How to Spend a Creative Foodie Break in Manchester
Creative souls track to Manchester like bees go to honey...
It may be the street art, which injects colour into unassuming corners. It may be the city’s many creative entertainment concepts, like speakeasy-style bars, coworking spaces, art galleries, or literary events.
Manchester’s food scene is no different, with street food, bistros, alfresco-style pizzas, and pop-up food markets demonstrating the same artistry.
The forward-thinking city is just right for a creative foodie break, and the following itinerary will break the recipe down into easily-digestible activities, including creative things to do in Manchester and the most original food venues for northern and international ‘scran’.
Street Food
Food makes Manchester tick. Community-driven food halls, long-established markets, beer gardens, and recently-opened restaurants all make their mark on the city’s streets.
Any investigation into street food scran should start at the city’s Arndale Market. Symbolic of Manchester’s many multicultural influences and well-marketed to the city’s active vegan community, it runs international stalls and plant-powered Sundays.
Track down Quebec-style poutine with crispy curds at the Blue Caribou Canteen, samosa chaat or panipuri at Eat 2 Treat, or Brice Moore’s ramen at Fusion Lab. Holy Crab brings the coast to the city; oysters and crab balls are some of their staple recipes.
Urban eating spots are constantly popping up over the city to drive the local community (and all Manchester-curious folks) together. HATCH’s shipping containers house nine creative foodmakers, including the revered Grandad’s Sausages from Bury. Their gourmet British hotdogs have impressed Mancunians for over 50 years. Hanoi 75, a Vietnamese joint in a double-decker bus which sells bao buns, pho and bun ga, is another hot topic.
Unique Food Venues
Kept in the former Smithfield market of 1858, in the Northern Quarter, Mackie Mayor also drives the community together. Just like a school canteen or the hawker venues of Singapore, seating is arranged in benches.

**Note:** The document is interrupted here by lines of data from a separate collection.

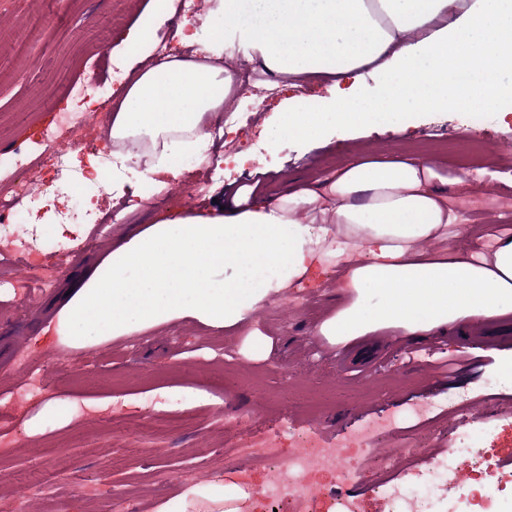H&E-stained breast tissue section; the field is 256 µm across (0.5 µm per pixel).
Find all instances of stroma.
I'll list each match as a JSON object with an SVG mask.
<instances>
[{
    "mask_svg": "<svg viewBox=\"0 0 512 512\" xmlns=\"http://www.w3.org/2000/svg\"><path fill=\"white\" fill-rule=\"evenodd\" d=\"M146 3L0 0L1 32H11L15 20L25 17L37 35L25 54L0 53V162L17 143L39 148L43 130L67 109L68 83L100 70L98 44L116 45ZM332 83L325 75L286 76L280 93L260 107L253 95L239 91L231 108L243 113L242 130L234 141L217 138L211 145L213 154L226 158L223 170L209 174L188 150L178 176L160 174L151 185L139 173L109 178L91 203L108 220L102 232L49 234L19 222L20 231L57 241L47 256L57 273L48 288L12 294L28 271L0 254V404L30 374H44L49 385L46 398L18 412L10 428L12 447H0V512L11 501L8 487L19 485L34 493L30 512H120L126 496L137 512H155L171 495L208 482H239L252 492L264 483L265 468L234 455L240 443L276 433L286 454L294 434L308 427L333 444L369 420L393 416L389 439L370 446L345 484L324 488L327 507L350 497L363 512H379L376 491L383 482H414L417 471L445 454L448 435L440 426L450 417L452 399L466 415L461 430L480 432L477 455L512 471V393L503 391L497 376L500 361L512 356V339L489 346L479 336L411 340L384 330L341 347L329 344L315 328L340 302V257L330 259L317 279L271 294L252 313L249 329L269 344L260 359L244 355L245 333L224 334L188 320L82 350L48 344L42 335L71 284L118 238L151 223L155 212L206 213L236 197L275 203L288 188L312 183L365 151L430 158L440 178L461 179L449 203L463 223L448 246L477 252L512 234V116L503 122L491 113L474 124L451 107L420 112L405 128L333 134L318 147L285 138L271 146L284 101L303 96L321 103ZM477 141L484 147L480 166L490 172L481 180L466 167ZM190 185L198 186L197 194L185 195ZM122 203L132 206L131 218L111 222ZM48 398H109L114 408L99 422L80 414L27 434V421ZM424 401L434 403L433 413L411 414ZM259 402L264 411L256 418L251 411ZM427 433L433 436L430 447L412 454ZM384 453L394 458L392 471L373 463Z\"/></svg>",
    "mask_w": 512,
    "mask_h": 512,
    "instance_id": "stroma-1",
    "label": "stroma"
}]
</instances>
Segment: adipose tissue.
Masks as SVG:
<instances>
[{"label":"adipose tissue","mask_w":512,"mask_h":512,"mask_svg":"<svg viewBox=\"0 0 512 512\" xmlns=\"http://www.w3.org/2000/svg\"><path fill=\"white\" fill-rule=\"evenodd\" d=\"M212 38L198 59L147 65L112 115L113 144L149 137L147 173H178L183 134L217 121L238 92L220 66L233 30L272 72L339 79L369 67L383 93L332 98L284 113L278 136L319 145L333 132L401 126L418 109L455 104L472 119L512 115V0H210ZM174 0H148L122 41L129 63L145 60ZM448 181L427 161L369 154L281 197L148 225L112 248L75 283L50 325L57 344L84 349L191 319L240 330L270 294L348 253L343 297L316 333L344 344L380 330L425 337L512 311V236L483 254L423 253L460 223ZM238 485H194L156 512H224L247 500Z\"/></svg>","instance_id":"ef3b65f1"}]
</instances>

Stalls sell scran such as rusty pizza, hot coffee, bao buns, tacos, and burgers.
Based in another historic venue, Escape to Freight Island merges fashionable food with festival vibes. The setting is within the former Mayfield railway station, but the party turns from food to a dance hall come midnight. Expect Vietnamese dishes from Mi & Pho, pasta from Belzan, and fresh DJs.
Manchester is wonderfully multicultural, and its food scene is no different. The city’s Caribbean community, who mostly reside on Moss Side in south Manchester, have brought home cooked west Indian cuisine to the streets.
Curried goat or jerk chicken can be tracked down in Rad’s in Ancoats or Rita’s Reign in Piccadilly. The curried goat at Mama Flo’s is slow-cooked and renowned in the Caribbean community, and a family-like welcome is always guaranteed.
Marked by a paifang, Manchester’s Chinatown is the second-largest in the United Kingdom after London. Whether you visit Manchester’s first Chinese restaurant, where Yang Sing’s dim sum has tickled tastebuds for generations, or pick up egg tarts or steamed custard buns from a Chinese bakery, it’s another must.
Then, there’s traditional British scran, like the beef and ale pie of The Great North Pie company, Manchester ales, or Lancashire cheese from one of the city’s many cheesemongers.
One of the bougiest food neighbours is Ancoats. Once a rural area populated with just farms, it was taken over by groups of steam-powered mills in the Georgian period, before the arrival of Italian ice cream in the 20th century kicked off the growth of its independent food venues. Rudy’s Neapolitan Pizza, whose pizza is listed as one of the best pizzas in the world in the guidebook Where to Eat Pizza, is just one example of Ancoats’ international foodie fame.
Self-guided street art tour
Manchester’s food venues prove that creativity is in every turn, not just in every spud. Street art confirms this theory. Tribal portraits remember those who are fighting for independence in West Papua. A blue tit mural raises environmental awareness. Bottle sketches, meanwhile, push city goers to think of sustainability.
A gin distillery tour
It’s always gin-o-clock in Manchester. The Manchester Gin Distillery is a family-run business in the city centre with a 1000-litre copper still, and a Manchester Gin distillery tour will quickly get you acquainted with the ways of how gin-making is done in the big smoke.
It’s clear that Manchester’s food and entertainment venues are set to take visitors on a wild flight of fantasy, especially when it comes to Lancashire cheese, curried goat, or beef and ale pie. All that’s left is to decide whether to go solo or join a Manchester food crawl.